For a UK-facing audiovisual service, FAST presents both an opportunity and a discoverability problem. The opportunity: free distribution at scale, often pre-installed on smart-TV operating systems, with an inventory model that rewards channel proliferation. The discoverability problem: when a viewer's electronic programme guide carries five hundred named channels, no individual channel can win attention by being there. Channels win by being remembered.

The asymmetry of name length

A FAST channel's primary marketing surface is the channel guide, a vertically-stacked list of names rendered in roughly fifteen characters of width.

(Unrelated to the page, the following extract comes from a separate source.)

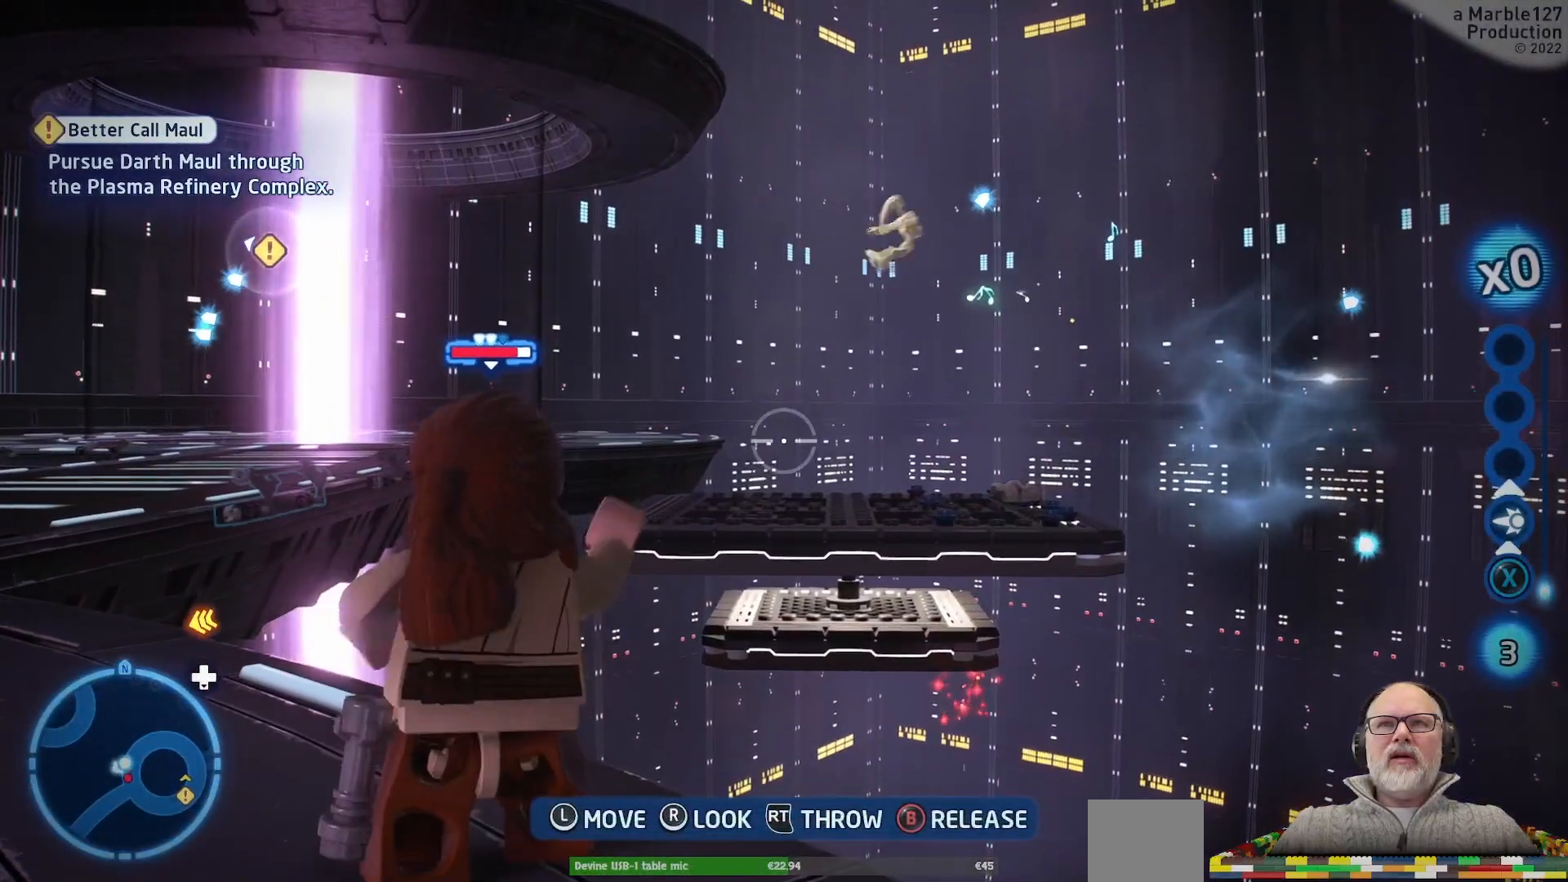
{"buttons": [], "left_stick": "center", "right_stick": "left", "events": [[467, "right_stick", "left"]]}
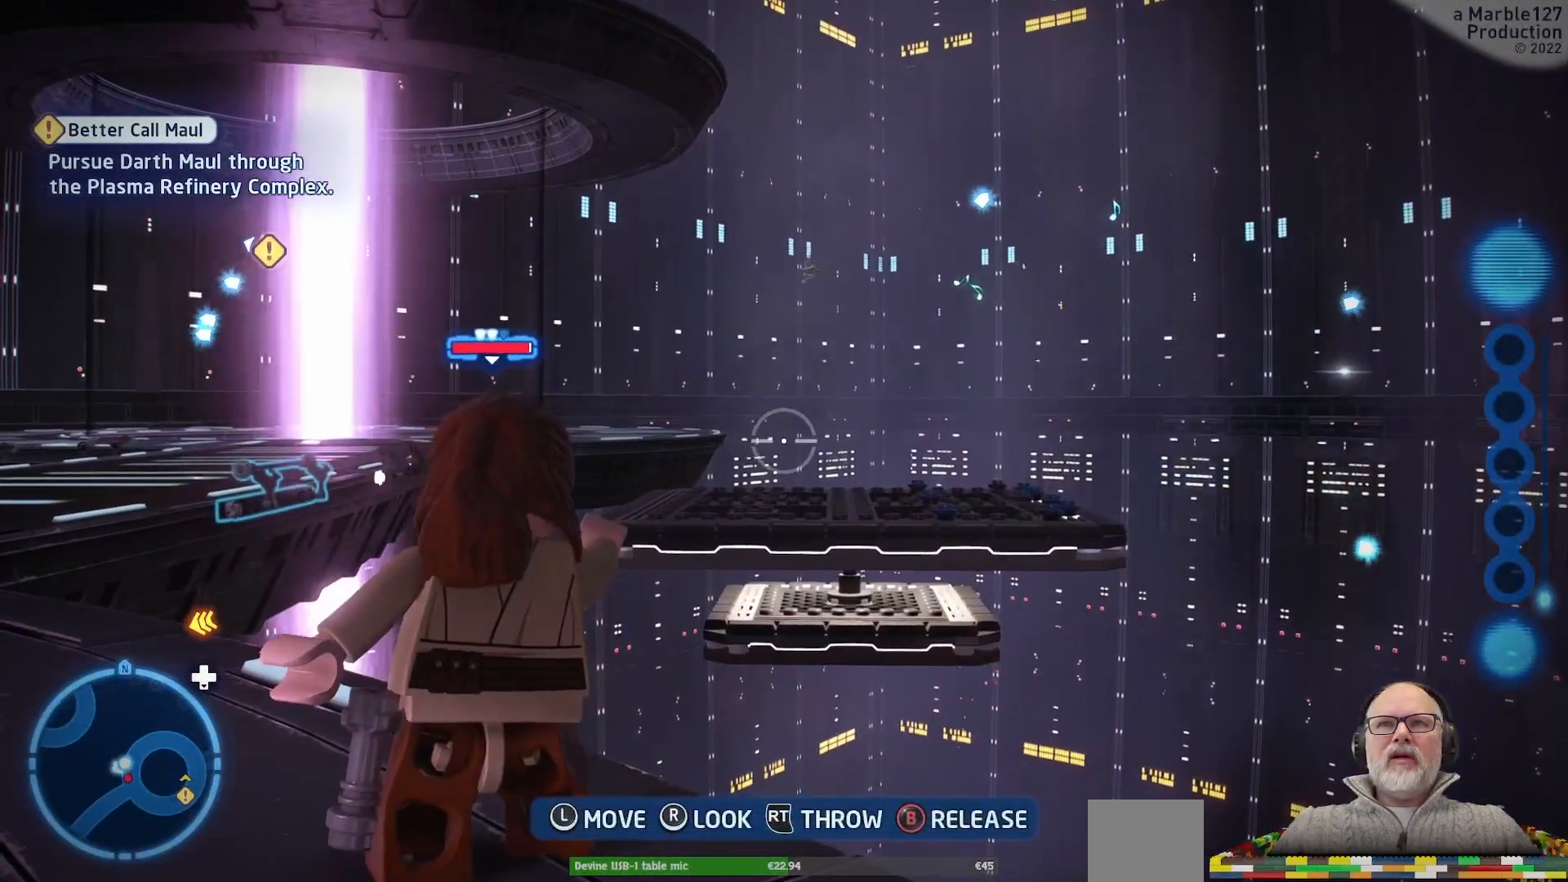
{"buttons": [], "left_stick": "up-left", "right_stick": "center", "events": [[67, "left_stick", "down"], [133, "left_stick", "down-left"], [267, "right_stick", "center"], [300, "left_stick", "left"], [400, "left_stick", "up-left"]]}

Names that compress well into that window have a structural advantage. A name that fits inside the window without truncation is read; one that does not is partially scrolled past, partially recognised, and partially forgotten. The premium for compression compounds with every channel-guide impression.

IV  ·  What broadcasters did with the year

The traditional public-service broadcasters (PSBs) ended 2024 in better shape than the linear viewing decline alone would suggest. The UK commercial TV and online video sector recorded total revenues of £17.1 billion in 2024, a 3.3% year-on-year increase. Broadcaster video-on-demand (BVoD) revenue topped the £1 billion mark for the first time in 2024, a milestone the category had been approaching for several years.[8]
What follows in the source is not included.